The OneVille Project is working to support people in Somerville kids’ lives to communicate and collaborate about strategies for student success. One of our pilot efforts is to hold academic family events where parents and young people get together to share strategies for improving kids’ learning.

In monthly Reading Nights we’ve held at the Healey School in Somerville, we get parents and kids together who share a Kindergarten hallway (3 different programs) to talk and work together on specific tactics for helping kids read. (We just attended an annual Math Night at the Healey that is a great model of getting kids and families together to enjoy math!) We build community by eating pizza together, learning skills together in some creative way, and then talking, as parents, about how our children are doing with reading. (Planning the Reading Nights has also created a diverse team of parents working together on OneVille and schoolwide efforts.) We invite teachers to share tips with us, and as parents, we share strategies that are and aren’t working in supporting our own kids to read better. Meanwhile, kids do fun reading activities.

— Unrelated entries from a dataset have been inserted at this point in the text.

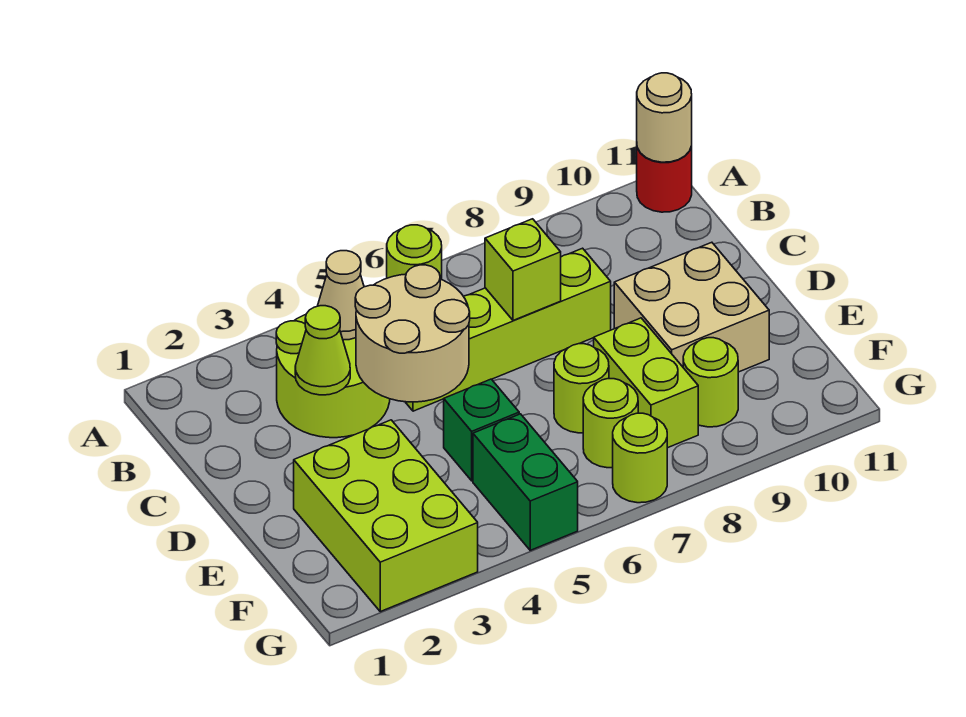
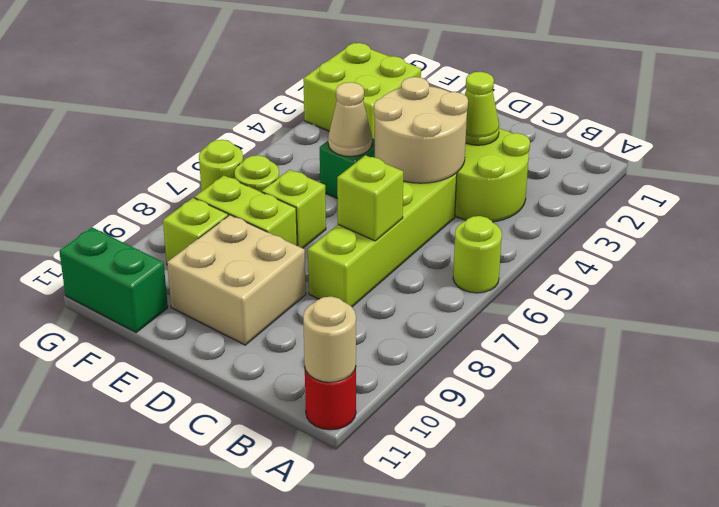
tan cone B4 level 2 -> tan cone E5 level 2
lime brick E2:G3 level 1 -> lime brick F2:G3 level 1
lime round brick E7 level 1 -> lime brick E7 level 1
green brick F5:G5 level 1 -> green brick F11:G11 level 1
lime round brick F9 level 1 -> lime brick F9 level 1

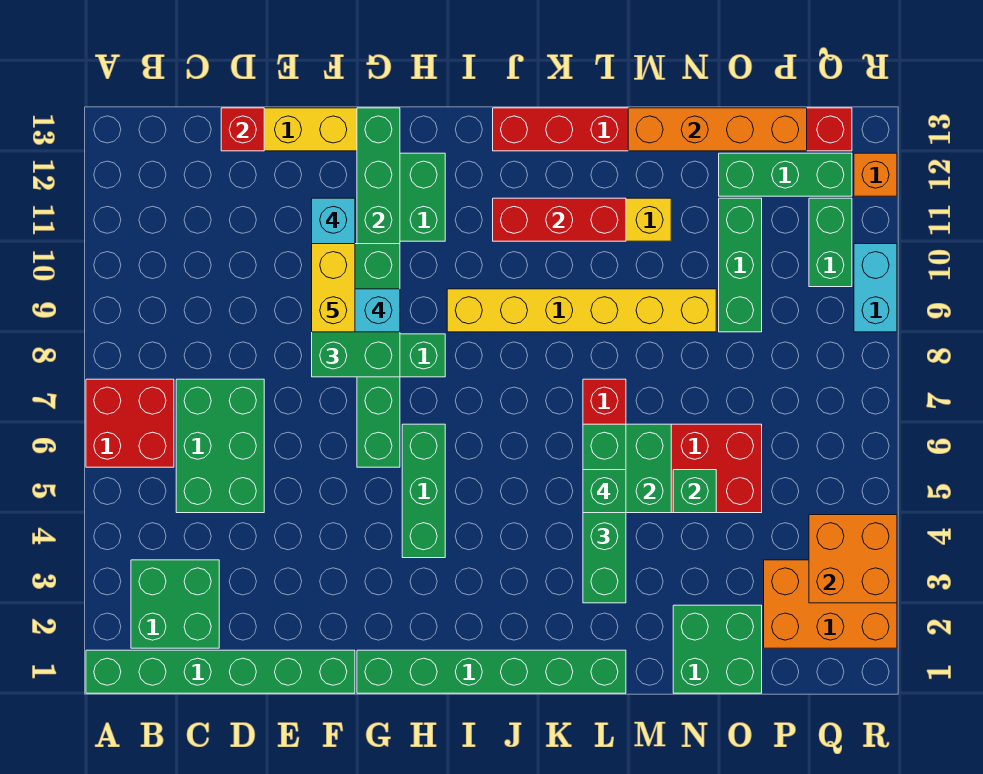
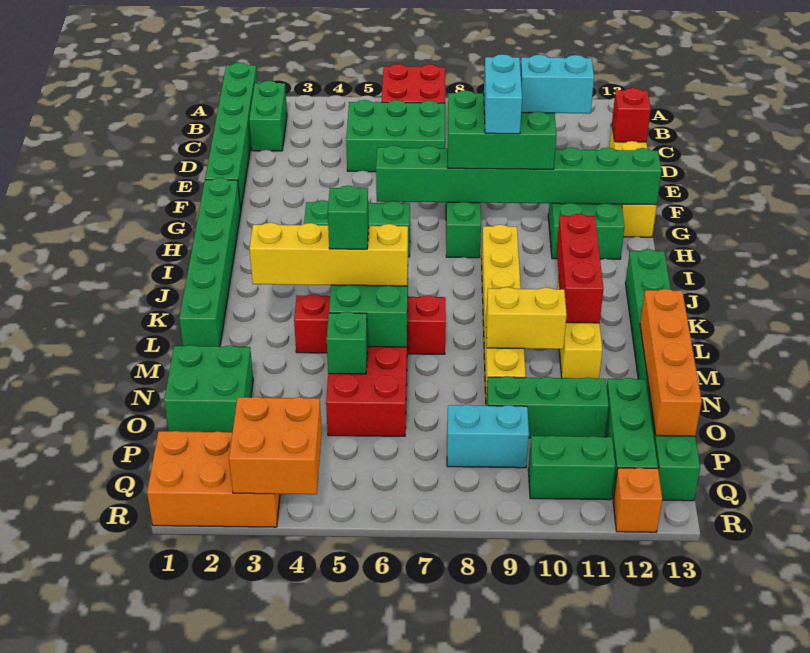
green brick B2:C3 level 1 -> green brick B2:C2 level 1
yellow brick F9:F10 level 5 -> yellow brick M9:M10 level 2
red brick J13:Q13 level 1 -> green brick J13:Q13 level 1
green brick L3:L6 level 3 -> yellow brick L3:L6 level 3
orange brick P2:R3 level 1 -> orange brick Q1:R3 level 1
cyan brick R9:R10 level 1 -> cyan brick P8:P9 level 1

We held a Reading Night on May 18, 2010. Children enjoyed a multilingual scavenger hunt for words in the Healey School’s garden (compost/abono/composto; soil/tierra/terra). Everyone then went into the school library to watch a video of a Healey K teacher guiding one of the K kids through reading. Older kids then read books to younger kids, while parents shared ideas about strategies and struggles with young kids’ reading. Parent-to-parent tips included: if the child can’t sound out a word, look at the pictures for clues. Read the pictures before they even start the book. Alternate: let the child read one sentence or page, and you read one sentence or page.

At the April 13th Reading Night, children from a K class performed a book about penguins, driving home the early reading skill of telling stories. Parents watched a video about phonemic awareness and then shared strategies that parents had seen work for kids’ reading.

Parent tips included:

  • Play games with the sounds in words (pig! dig! fig!) and spell words you find around in everyday life.
  • Tell kids long words they are struggling to read. Break words into syllables.
  • Find your child books that he really is interested in.

To end the night, one dad shared a Nigerian folk tale that he was told as a child to help him learn early literacy.